Iam a bit confused by this statement, I thought that if you are VAT registered then you can claim the paid VAT back a year end, also I thought that as sold trader if you have picked car lease option with private car, you are only entitled to claim for a max of 23K of vehicule cost spread over the x year lease, I may be wrong but the tax people didn't know either.. can anyone confirm/deny/clarify?


----------



## ang1170 (18 Jul 2007)

Graham_07 said:


> I know this may also seem shallow but I sometimes jokingly say to people that I measure my success ( as their accountant ) on the cars my clients drive.


 
Ah, but what about the car YOU drive?

I'd say it's a balancing act. Anything too old/cheap and they'll question your ability. Anything too new/flashy and they'll question your invoices!

Such tough decisions.....


----------



## Graham_07 (18 Jul 2007)

ang1170 said:


> Ah, but what about the car YOU drive?
> 
> I'd say it's a balancing act.

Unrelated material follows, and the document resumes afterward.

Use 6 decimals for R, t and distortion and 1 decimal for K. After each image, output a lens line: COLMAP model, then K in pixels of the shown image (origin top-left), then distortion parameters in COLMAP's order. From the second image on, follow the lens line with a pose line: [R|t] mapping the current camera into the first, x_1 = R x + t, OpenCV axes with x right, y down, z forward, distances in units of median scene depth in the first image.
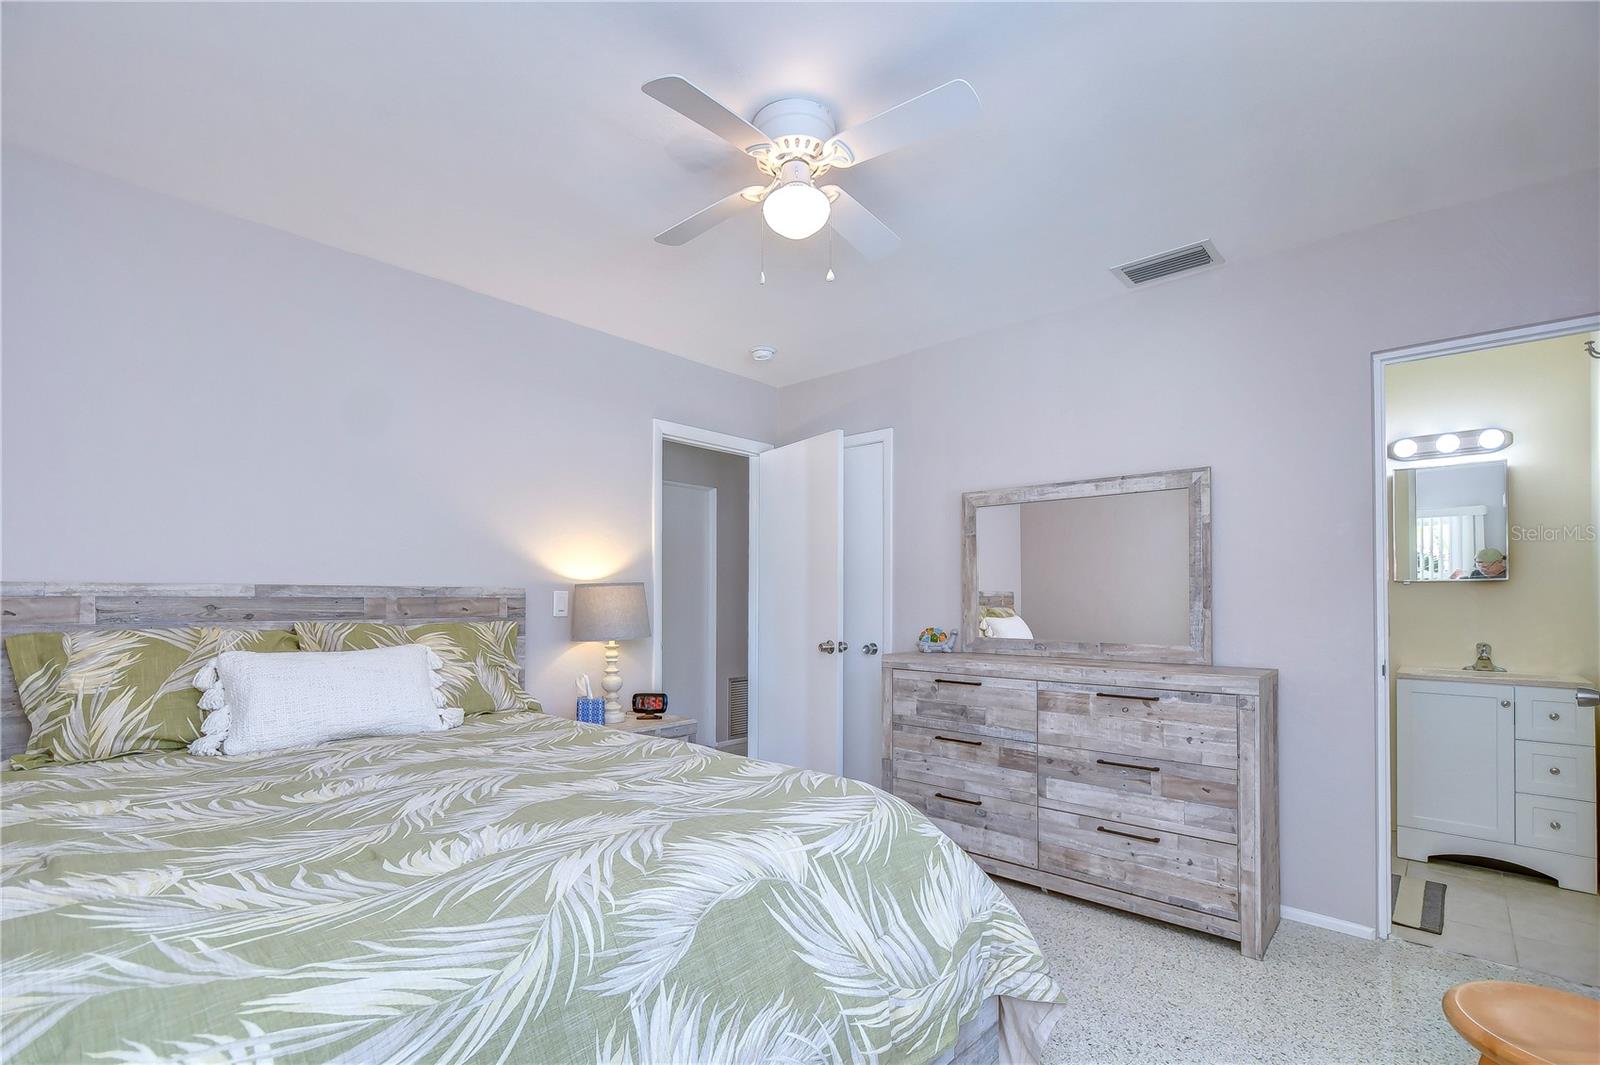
lens RADIAL K [[694.1, 0, 796.6], [0, 694.1, 604.9], [0, 0, 1]] dist [0.000311, -0.000020]
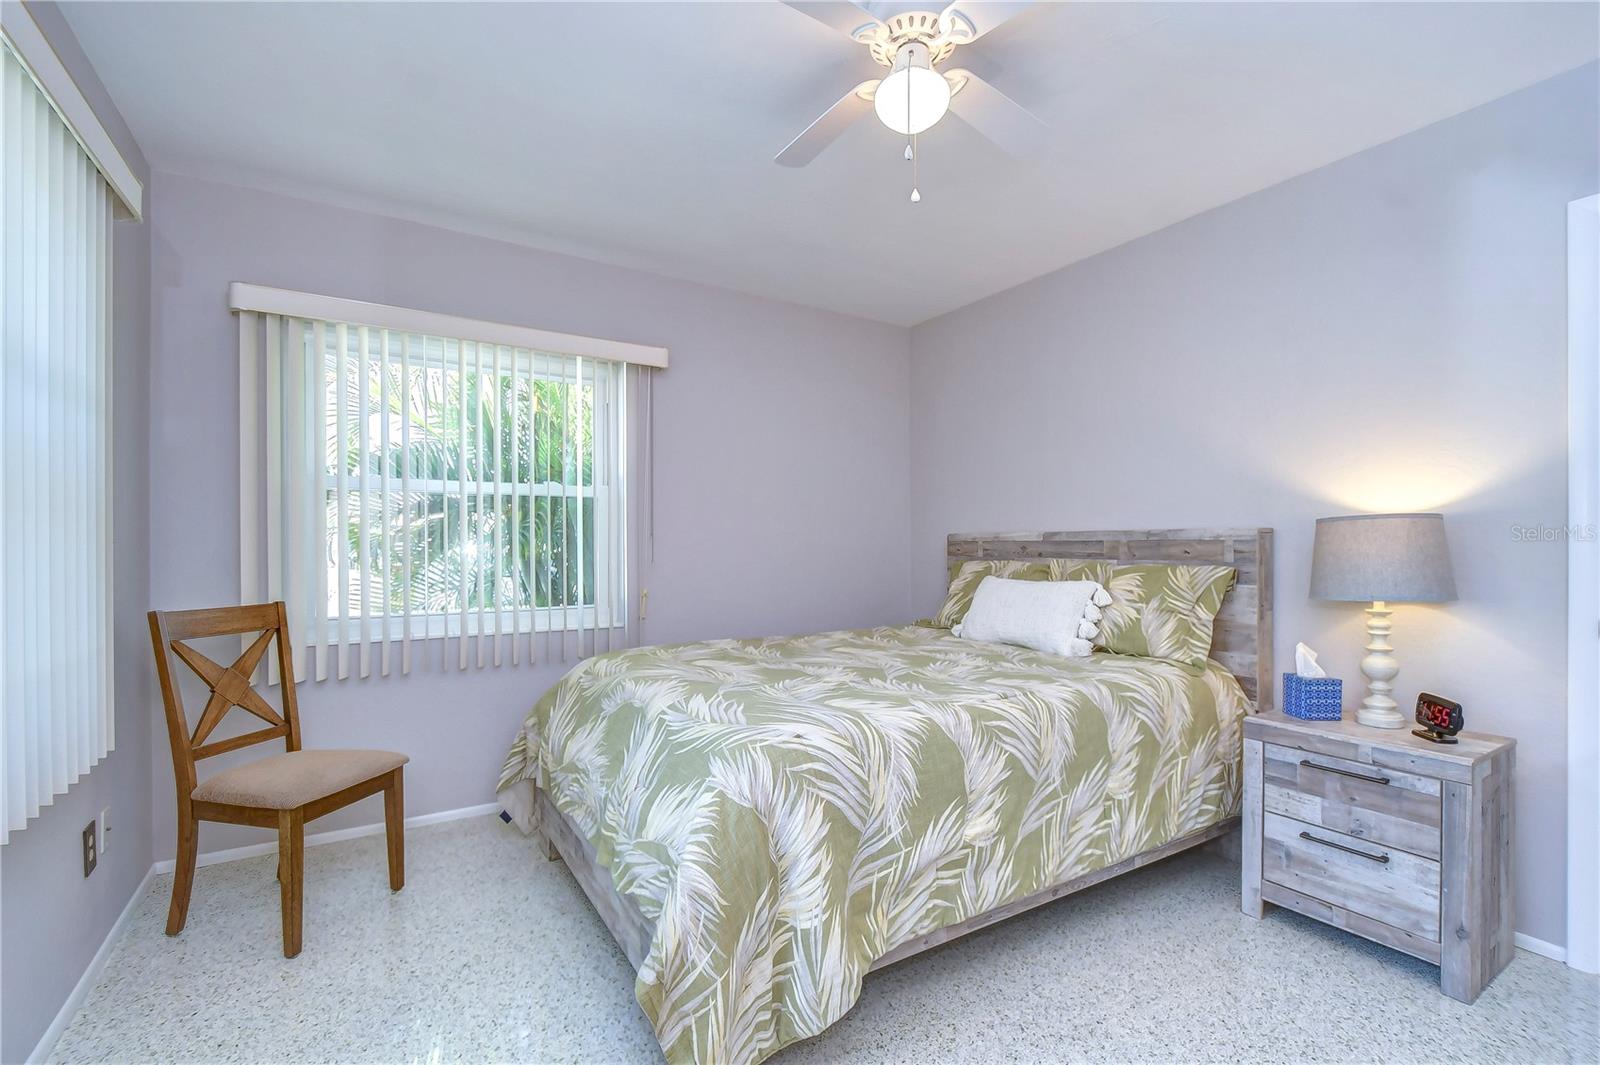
lens RADIAL K [[695.4, 0, 800.6], [0, 695.4, 562.9], [0, 0, 1]] dist [0.001445, -0.008177]
pose [[-0.259530, 0.025955, -0.965386, 0.652232], [-0.005549, 0.999582, 0.028366, -0.003431], [0.965719, 0.012719, -0.259278, 0.790459]]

Anything too old/cheap and they'll question your ability. Anything too new/flashy and they'll question your invoices!
> 
> Such tough decisions.....


 
How about something slightly older but flashy...good balance ???


----------



## Ham Slicer (18 Jul 2007)

Does a struggling salesman start turning up on a bicycle? No, he turns up in a newer car - perception, yeah? 

David Brent


----------



## Graham_07 (18 Jul 2007)

Was once told that "when times are good it's very important to dress well and drive a good car, but when times are bad its even more important to dress well and drive a good car"....a note of caution perhaps to any estate agent thinking of downsizing from a Bentley to a BMW.


----------



## Moggy (19 Jul 2007)

Buy a classic car, gut it and kit it out with a new engine and state of the art equipment.  BIKitty BIK.


----------



## Fred66 (19 Jul 2007)

Do any of you know by any chance what is the max tax that can be claimed for a non-commercial car lease for a T/A (non VAt registered)? is it 20% over five years with a cap of 23K or should the full yearly amount paid claimed for? 
And should this be entered as "133. Motor expenses.." or something else..? THX advance for any reponse! ;-)


----------